Plaintiff names as defendants: Roger Soldan, Saline County Sheriff; Stanley Fruits, SCJ Captain/Jail Administrator; Angie Finch, SCJ Lieutenant; Tina Miller, SCJ Sergeant; Michael Sutton, SCJ Lieutenant; Benjamin McManigal, SCJ Corporal; and William Hill, SCJ Corporal. Plaintiff seeks declaratory relief, injunctive relief, and compensatory, punitive, and nominal damages. Id. II. Statutory Screening The Court is required to screen complaints brought by prisoners seeking relief against a governmental entity or an officer or an employee of a governmental entity. 28 U.S.C. § 1915A(a). The Court must dismiss a complaint or portion thereof if a plaintiff has raised

claims that are legally frivolous or malicious, that fail to state a claim upon which relief may be granted, or that seek monetary relief from a defendant who is immune from such relief. 28 U.S.C. § 1915A(b)(1)–(2). “To state a claim under § 1983, a plaintiff must allege the violation of a right secured by the Constitution and laws of the United States, and must show that the alleged deprivation was committed by a person acting under color of state law.” West v. Atkins, 487 U.S. 42, 48 (1988) (citations omitted); Northington v. Jackson, 973 F.2d 1518, 1523 (10th Cir. 1992). A court liberally construes a pro se complaint and applies “less stringent standards than formal pleadings drafted by lawyers.” Erickson v. Pardus, 551 U.S. 89, 94 (2007).
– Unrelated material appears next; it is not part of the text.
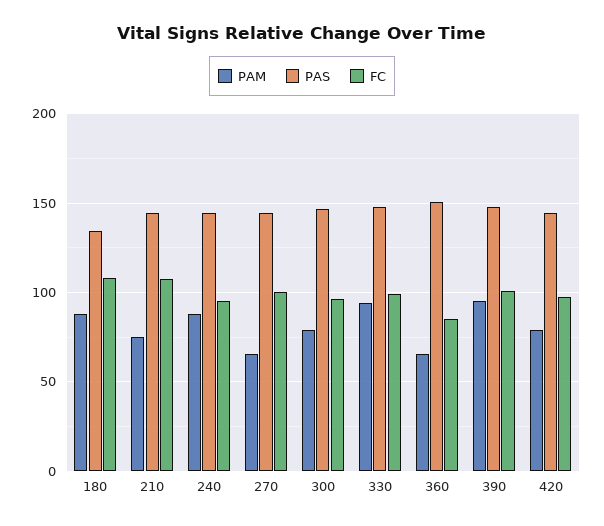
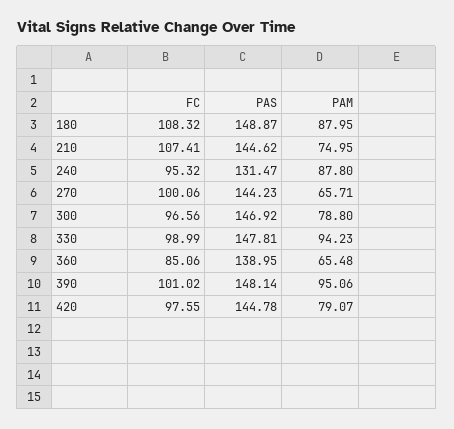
PAS, 180: 135 -> 148.87
PAS, 240: 145 -> 131.47
PAS, 360: 150 -> 138.95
In addition, the court accepts all well-pleaded allegations in the complaint as true. Anderson v. Blake, 469 F.3d 910, 913 (10th Cir. 2006). On the other hand, “when the allegations in a complaint, however true, could not raise a claim of entitlement to relief,” dismissal is appropriate. Bell Atlantic Corp. v. Twombly, 550 U.S. 544, 558 (2007). A pro se litigant’s “conclusory allegations without supporting factual averments are

insufficient to state a claim upon which relief can be based.” Hall v. Bellmon, 935 F.2d 1106, 1110 (10th Cir. 1991). “[A] plaintiff’s obligation to provide the ‘grounds’ of his ‘entitlement to relief’ requires “more than labels and conclusions, and a formulaic recitation of the elements of a cause of action.” Twombly, 550 U.S. at 555 (citations omitted). The complaint’s “factual allegations must be enough to raise a right to relief above the speculative level” and “to state a claim to relief that is plausible on its face.” Id. at 555, 570. The Tenth Circuit Court of Appeals has explained “that, to state a claim in federal court, a complaint must explain what each defendant did to [the pro se plaintiff]; when the defendant did it; how the defendant’s action harmed [the plaintiff]; and, what specific legal right the

plaintiff believes the defendant violated.” Nasious v. Two Unknown B.I.C.E. Agents, 492 F.3d 1158, 1163 (10th Cir. 2007). The court “will not supply additional factual allegations to round out a plaintiff’s complaint or construct a legal theory on a plaintiff’s behalf.” Whitney v. New Mexico, 113 F.3d 1170, 1173-74 (10th Cir. 1997) (citation omitted). The Tenth Circuit has pointed out that the Supreme Court’s decisions in Twombly and Erickson gave rise to a new standard of review for § 1915(e)(2)(B)(ii) dismissals. See Kay v. Bemis, 500 F.3d 1214, 1218 (10th Cir. 2007) (citations omitted); see also Smith v. United States, 561 F.3d 1090, 1098 (10th Cir. 2009). As a result, courts “look to the specific allegations in the complaint to determine whether they plausibly support a legal claim for relief.” Kay, 500 F.3d at 1218 (citation omitted).